Today the stock market has rebounded somewhat after a few tough days, although that result could turn on a dime.
What caused the stock market to plummet the last few days? Poor sales by large companies? Weak economic data? Lingering concerns about an unemployment rate that remains too high and millions of Americans giving up on job searches?
Nah. It’s because earlier this week Ben Bernanke may have hinted that the Federal Reserve is going to tighten its prolonged loose money policy and may actually reduce the amounts of cash it has been pumping into the economy. Of course, whether the Fed actually is going to change its policy isn’t entirely clear.
It’s sad, really. We’ve gotten to the point where the Wall Street titans and stock market wizards have become so addicted to the manipulations wrought by the Fed’s monetary policy that the market simply responds, like Pavlov’s dog, to the Fed’s opaque pronouncements. Ben Bernanke sounds a bell, and the market starts slobbering like Fido expecting a wet can of Alpo to splat into his food bowl.
This should be a concern for all of us, especially those of us who are trying to save for retirement.
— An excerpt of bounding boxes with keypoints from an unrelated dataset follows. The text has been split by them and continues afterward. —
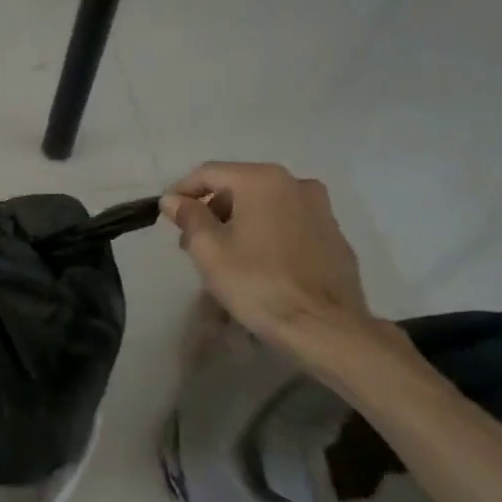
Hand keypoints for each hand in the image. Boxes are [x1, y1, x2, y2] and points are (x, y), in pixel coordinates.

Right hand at [162, 162, 378, 360]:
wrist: (325, 327)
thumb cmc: (258, 283)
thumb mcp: (209, 250)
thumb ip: (189, 217)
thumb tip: (173, 199)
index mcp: (262, 180)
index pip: (209, 173)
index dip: (182, 191)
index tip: (167, 214)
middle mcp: (295, 183)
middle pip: (239, 186)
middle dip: (212, 209)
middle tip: (192, 240)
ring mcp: (321, 209)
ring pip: (266, 204)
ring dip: (240, 221)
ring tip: (224, 254)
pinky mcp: (334, 235)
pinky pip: (289, 223)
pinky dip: (268, 233)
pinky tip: (260, 263)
The stock market, where so many people keep their money, has become a one-note opera. The overriding focus is on what the Fed will do. Actual economic performance, actual company performance, and other “fundamentals” that used to be reflected in stock prices now are overridden by the aggressive actions of the Fed.
It’s not a good thing when the stock market is so easily manipulated, and when companies become so dependent on easy money. The fact that it is an arm of the federal government that is doing the manipulating doesn’t make it any better.